Al margen de los beneficios de la llegada de este nuevo combustible –o de los problemas que sus detractores pronostican– la propia construcción de la planta supondrá un revulsivo económico para la comarca y para la Isla. Las previsiones de la UTE adjudicataria de las obras (formada por Técnica Reunidas y Acciona) pasan por contratar entre 1.300 y 1.500 trabajadores. La prioridad, además, será para los empleados canarios, excepto cuando se trate de puestos que requieran de una especialización extrema.

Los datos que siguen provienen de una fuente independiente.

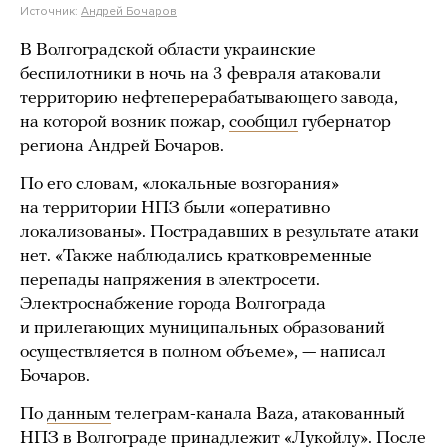
Источник:
Андрей Бочаров
В Волгоградской области украинские
беспилотники в ночь на 3 февраля атаковали
территорию нефтеперерабатывающего завода,
на которой возник пожар,
сообщил
губернатор
региона Андрей Бочаров.
По его словам, «локальные возгорания»
на территории НПЗ были «оперативно
локализованы». Пострадавших в результате атаки
нет. «Также наблюдались кратковременные
перепады напряжения в электросети.
Электроснабжение города Волгограда
и прилегающих муниципальных образований
осуществляется в полном объеме», — написал
Бочаров.
По
данным
телеграм-канала Baza, атакованный
НПЗ в Волгограде принадлежит «Лукойлу». После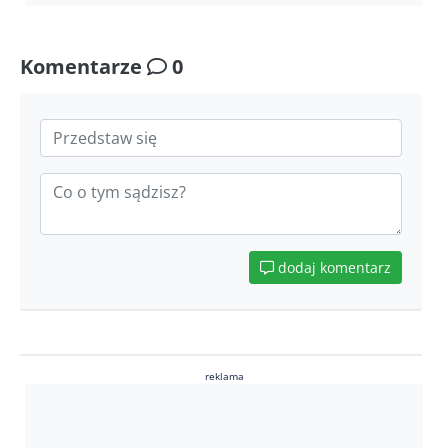
Komentarze
0
dodaj komentarz
reklama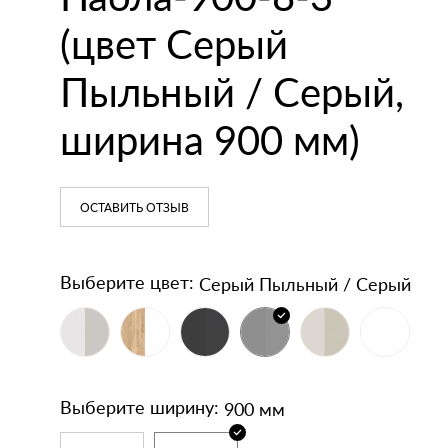
кодержатели
напольные
(цвет Серый
Зеркала
Умывальники
Пыльный / Серый,
ширина 900 мм)
ОСТАВИТЬ ОТЗЫВ
Серый Пыльный / Серый
Выберите цвет:
900 мм
Выберите ширину: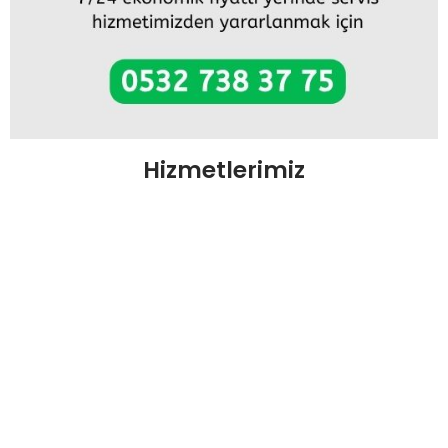
Hizmetlerimiz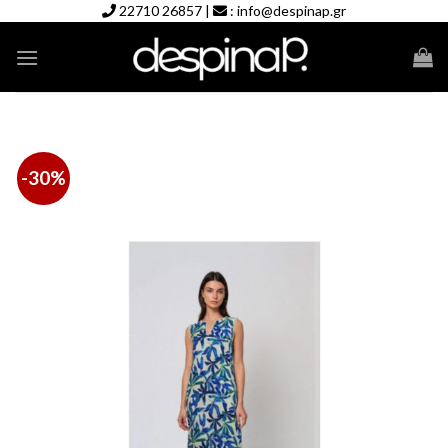
Skip
22710 26857
|
:
info@despinap.gr
to
content
-30%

La actuación no es moco de pavo. El tanque que contendrá el gas en la planta de Granadilla tendrá una capacidad de 150.000 metros cúbicos. Para garantizar la seguridad, este depósito estará compuesto en realidad de dos: uno interno fabricado con una aleación de acero y níquel y uno externo de hormigón. Entre ambos irá una capa de materiales aislantes. De esta forma, la estructura queda preparada para soportar grandes impactos. Además, la instalación no genera ningún tipo de residuos.

En el tanque se verterá, a través de un conducto, el gas licuado de los buques metaneros (con capacidad de hasta 145.000 metros cúbicos) que llegarán al atraque del puerto de Granadilla. El gas se transporta en estos barcos a 160 grados bajo cero en estado líquido (ocupa mucho menos) y se descarga en las plantas de regasificación. En estas instalaciones, mediante un proceso físico, para el que se suelen utilizar vaporizadores con agua de mar, se aumenta la temperatura del gas y se transforma a estado gaseoso.

La planta tinerfeña tendrá una capacidad de emisión al sistema (para transportarlo hasta los usuarios) de 150.000 metros cúbicos a la hora en condiciones normales de temperatura y presión.

Sólo con el uso de este combustible en la producción de electricidad y tomando los datos de demanda de 2013 (los últimos disponibles para un estudio de proyección), la atmósfera de Tenerife se ahorrará anualmente la emisión de 1,12 millones de toneladas de dióxido de carbono. Cuando se consiga poner en marcha también la regasificadora en Gran Canaria, serán 1,17 millones más de toneladas de dióxido las que dejarán de ensuciar la atmósfera del Archipiélago cada año. En total, 2,24 millones de toneladas. Esta cantidad equivale a sacar de la circulación 450.000 vehículos o reforestar con 7,2 millones de árboles.

Una vez que la regasificadora de Granadilla funcione, las previsiones de Enagás en cuanto a puestos de trabajo se sitúan en el entorno de 50 empleos directos, más todos los indirectos que se deriven de los servicios que requiera la planta. Entre otros, seguridad, limpieza, mantenimiento o jardinería. Amén de los que se creen a raíz de la actividad del propio puerto.

La inversión prevista por parte de Enagás (tanto en Tenerife como en Gran Canaria) asciende a unos 300 millones de euros, pero el ahorro anual que se calcula con la puesta en marcha de cada una de ellas asciende a 152 millones de euros. De esta forma, la amortización será muy rápida, tan solo de dos años gracias a lo que dejaría de gastar el Estado en la subvención del fuel.

Por el momento, la regasificadora contará con un solo tanque, con idea de construir más en el futuro en función de las necesidades.
Enagás cuenta en la actualidad con tres plantas de regasificación en Barcelona, Cartagena y Huelva, y ha terminado la construcción de una cuarta en El Musel, Gijón.